Wednesday, July 28, 2010

Not much, but still

Lately I've been kind of antsy to write, but haven't had much to say about any one subject. So what have I fallen back on? A list of course. You really shouldn't be surprised. Here's the title of my list: What I've learned this summer. I know it's cliche and elementary, but I've never been good at titles. My summer has been fairly low key so there's nothing on this list that is mind-bloggling, nor have I had any epiphanies to share. But it's been the little things that have effected me the most. As usual.

What I've learned this summer
1. My parents are the most amazing people in the universe.
Moving in with my parents has been amazing. About a gazillion times better than I could have imagined it. Being an adult child, and also working full time as a care-taker, I've really seen how much sacrifice my parents have given on my behalf. All the time, energy, and patience just astounds me when I think of how annoying and weird I was growing up. They have raised each child in a way that's perfect for them and they've adjusted as we have. I only hope I can be half the parent they are some day.
2. I'm slowly becoming addicted to health.
This summer I've really wanted to focus on my physical health, since I probably wont have the time I do now to make it a priority. I've really had to adjust my motivations and goals to make my change permanent. For example, instead of making the goal to lose 10 lbs in a month, I'll make a goal to not eat sugar for a week and make sure I go to the gym at least 5 days a week. Let me tell you--I am feeling great!
However, I'm not perfect in my eating or my workouts (just like everyone else I hope). Here's an instance that has happened multiple times this summer: I'll talk to someone about my new major (Dietetics) while I'm eating something super unhealthy and then that person looks at me like I'm the stupid. Yes I know the cinnamon roll is full of white, artery clogging sugar, but guess what? I happen to love the taste of artery clogging sugar. So get off my back and let me enjoy the cinnamon roll before I go back to broccoli and apples. I didn't say I'm a health addict. I just like the feeling of being healthy (with a few cholesterol building treats in between).
3. I like being busy.
I bragged about my job already, but now I'm going to give the one downer. I'm really hesitant to bring it up since every other working person in the world will probably shoot me. But there are a lot of days that I get bored. I have taken up reading, I do things around the house, but nothing is really productive. It's just stuff to do while I work. Even though a busy schedule usually brings stress, I like staying busy with classes, a calling, and a social life. It's much more interesting.
4. Sunscreen is actually a useful tool.
Did you know that you can still get tan when you use sunblock? I wouldn't have believed you 5 years ago. I feel mature when I take care of my skin haha
5. Team Jacob.
I saw Eclipse. Bella's an idiot for choosing Edward.

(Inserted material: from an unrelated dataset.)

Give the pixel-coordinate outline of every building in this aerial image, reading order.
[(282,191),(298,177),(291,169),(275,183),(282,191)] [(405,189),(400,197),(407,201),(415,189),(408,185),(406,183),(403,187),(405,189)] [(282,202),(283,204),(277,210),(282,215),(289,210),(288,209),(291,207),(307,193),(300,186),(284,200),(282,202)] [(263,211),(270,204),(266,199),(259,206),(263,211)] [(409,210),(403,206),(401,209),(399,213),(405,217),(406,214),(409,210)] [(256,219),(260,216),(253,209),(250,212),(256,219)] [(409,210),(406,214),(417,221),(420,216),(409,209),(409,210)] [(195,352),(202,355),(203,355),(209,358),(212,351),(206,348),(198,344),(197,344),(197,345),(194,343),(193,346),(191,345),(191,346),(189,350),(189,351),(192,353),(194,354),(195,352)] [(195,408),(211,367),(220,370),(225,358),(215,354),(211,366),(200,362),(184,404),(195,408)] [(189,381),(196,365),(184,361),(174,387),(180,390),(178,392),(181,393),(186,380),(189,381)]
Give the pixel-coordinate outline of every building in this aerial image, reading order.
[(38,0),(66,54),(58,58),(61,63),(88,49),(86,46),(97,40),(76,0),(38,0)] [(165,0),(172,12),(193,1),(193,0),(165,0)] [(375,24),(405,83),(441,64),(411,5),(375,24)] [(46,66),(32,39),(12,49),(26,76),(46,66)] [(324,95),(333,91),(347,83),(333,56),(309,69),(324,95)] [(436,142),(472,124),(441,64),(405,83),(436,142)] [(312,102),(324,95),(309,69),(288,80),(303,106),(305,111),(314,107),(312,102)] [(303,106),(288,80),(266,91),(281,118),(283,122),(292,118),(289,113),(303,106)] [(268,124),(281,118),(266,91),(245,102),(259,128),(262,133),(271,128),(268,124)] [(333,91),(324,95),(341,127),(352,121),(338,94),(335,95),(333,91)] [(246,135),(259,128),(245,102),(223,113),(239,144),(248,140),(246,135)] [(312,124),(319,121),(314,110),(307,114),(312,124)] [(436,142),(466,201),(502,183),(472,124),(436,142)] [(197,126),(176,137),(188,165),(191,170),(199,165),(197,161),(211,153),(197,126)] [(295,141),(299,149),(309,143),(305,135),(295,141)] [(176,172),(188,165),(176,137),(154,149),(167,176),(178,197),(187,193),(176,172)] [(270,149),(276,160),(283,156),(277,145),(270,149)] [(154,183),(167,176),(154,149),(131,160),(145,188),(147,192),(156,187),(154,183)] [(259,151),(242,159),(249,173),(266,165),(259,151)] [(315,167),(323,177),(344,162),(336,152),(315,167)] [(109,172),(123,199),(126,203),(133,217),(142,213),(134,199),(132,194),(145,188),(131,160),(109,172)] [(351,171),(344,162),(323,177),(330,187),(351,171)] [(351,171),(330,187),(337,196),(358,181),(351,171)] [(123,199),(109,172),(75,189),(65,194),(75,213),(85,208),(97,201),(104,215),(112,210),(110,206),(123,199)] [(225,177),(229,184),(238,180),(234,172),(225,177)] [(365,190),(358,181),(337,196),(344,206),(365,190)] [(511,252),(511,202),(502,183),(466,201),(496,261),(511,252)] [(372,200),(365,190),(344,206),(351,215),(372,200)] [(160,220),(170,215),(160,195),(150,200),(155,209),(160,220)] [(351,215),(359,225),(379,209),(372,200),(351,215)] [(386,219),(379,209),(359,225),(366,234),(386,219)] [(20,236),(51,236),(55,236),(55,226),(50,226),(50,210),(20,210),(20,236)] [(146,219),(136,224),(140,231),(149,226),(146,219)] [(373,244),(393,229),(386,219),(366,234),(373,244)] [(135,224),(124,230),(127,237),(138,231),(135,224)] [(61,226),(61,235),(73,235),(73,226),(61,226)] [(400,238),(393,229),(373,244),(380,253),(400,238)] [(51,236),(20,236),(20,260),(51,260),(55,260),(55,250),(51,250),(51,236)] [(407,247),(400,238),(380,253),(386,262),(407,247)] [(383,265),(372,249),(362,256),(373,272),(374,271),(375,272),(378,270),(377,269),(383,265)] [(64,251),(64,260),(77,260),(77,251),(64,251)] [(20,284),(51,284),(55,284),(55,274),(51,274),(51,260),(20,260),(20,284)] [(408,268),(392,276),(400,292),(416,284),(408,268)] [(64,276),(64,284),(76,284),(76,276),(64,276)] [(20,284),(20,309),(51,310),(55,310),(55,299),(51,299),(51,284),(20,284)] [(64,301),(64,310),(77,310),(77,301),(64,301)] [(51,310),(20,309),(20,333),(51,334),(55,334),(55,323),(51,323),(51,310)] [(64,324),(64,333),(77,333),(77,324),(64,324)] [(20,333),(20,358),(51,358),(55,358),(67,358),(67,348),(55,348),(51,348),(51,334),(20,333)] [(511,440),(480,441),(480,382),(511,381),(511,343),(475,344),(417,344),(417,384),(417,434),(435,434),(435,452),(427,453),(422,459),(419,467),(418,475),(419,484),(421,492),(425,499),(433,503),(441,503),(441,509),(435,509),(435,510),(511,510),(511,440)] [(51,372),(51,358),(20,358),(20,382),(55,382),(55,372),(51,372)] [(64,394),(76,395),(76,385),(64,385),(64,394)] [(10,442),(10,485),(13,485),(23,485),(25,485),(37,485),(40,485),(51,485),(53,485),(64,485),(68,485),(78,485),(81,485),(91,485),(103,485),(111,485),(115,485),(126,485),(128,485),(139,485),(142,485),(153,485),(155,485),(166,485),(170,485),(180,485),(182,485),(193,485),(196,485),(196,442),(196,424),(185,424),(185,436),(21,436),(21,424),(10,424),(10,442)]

Enough said. What kind of stuff have you learned these last few months?

Wednesday, July 21, 2010

Imagine...

I have the best job in the whole world this summer. I am a nanny for two darling little girls who in fact prefer if I do not play with them, leaving me to my own work and laziness. But even when I'm not playing with them, I've observed them these last couple months and decided that children have precious gifts that we seem to lose when we get older.

It's true that as you grow you get more privileges: driving license, right to vote, ability to get a credit card, employment, etc. I've loved growing up and utilizing what I can do now that I couldn't do 5 years ago. However, watching these girls this summer has opened my eyes to all the things that I don't have anymore. The biggest being a true imagination.

We were at the pool the other day and I could not figure out what game the girls were playing. So finally I asked the youngest and she replied, "we're playing jungle vets!" There was almost a "duh" tone in her voice and I laughed inside. Kids rock. Now I'm owning up to my adulthood and saying straight out that I have absolutely no interest in pretending to be a jungle vet. However, I can honestly say that I would have NEVER even thought up a jungle vet in a million years! Where do they such an amazing imagination? Where does it go?

I've loved working with these girls this summer--I hope to be like them when I grow up.

Sunday, July 11, 2010

Nike: Just do it

I've been thinking about goals a lot recently. All the goals I've made and all the goals I haven't finished. All the goals I currently have, and what must be done to get there. I think people, including myself, mistake goals for wishes or dreams. I think we all want more--whether it's more health, more knowledge, more money, more spirituality, or more improvement overall. I know for me, I figure out what I want to get more of, and I may come up with a plan to get there. But a lot of times it stops there.

Most of us have heard of making "SMART" goals: Specific Measurable Attainable Realistic Time-managed goals. I have used this method of setting goals many times. I write specific details of my goals and what I want to achieve. So why, then, are there so many goals that have gone unreached? I don't do the work. My desire may be there, but my willingness to sacrifice what is necessary is not there. Isn't that dumb? haha it's kind of ridiculous to think about--I could be so much farther in all aspects of life if I would just work. I feel like we should expand the way of making "smart" goals to making "SMART NIKE" goals and add to the end of everything: JUST DO IT!

I tend to think too much about the past and all the things I have and haven't done, but today I am going to move forward. I am taking my goals and running with them. With my Nike mindset and shoes.

Thursday, July 8, 2010

Ariana: The Making of a Queen

So I've finally finished another book. After the first, I started about 3 books and have finally finished one. Rachel Ann Nunes is the author (pretty sure it's from Deseret Book). It's about a girl who goes through a lot of tragedy in her late teens and her journey through more tragedy in her early twenties. And finally her story of joining the Church of Jesus Christ of Latter-day Saints, getting married, and starting a new life.
I liked it, except that the story ends really quickly without much description. Seemed to be finished in a rush. It requires no real concentration, so it was easy to read when I took the girls to the pool and there's a lot of people/noise. There are two more books in the series, so I'll probably read those next.
I'm really liking reading--just hope I can keep it up when I add school and a calling on top of working. We'll see, but for now I'll enjoy every opportunity!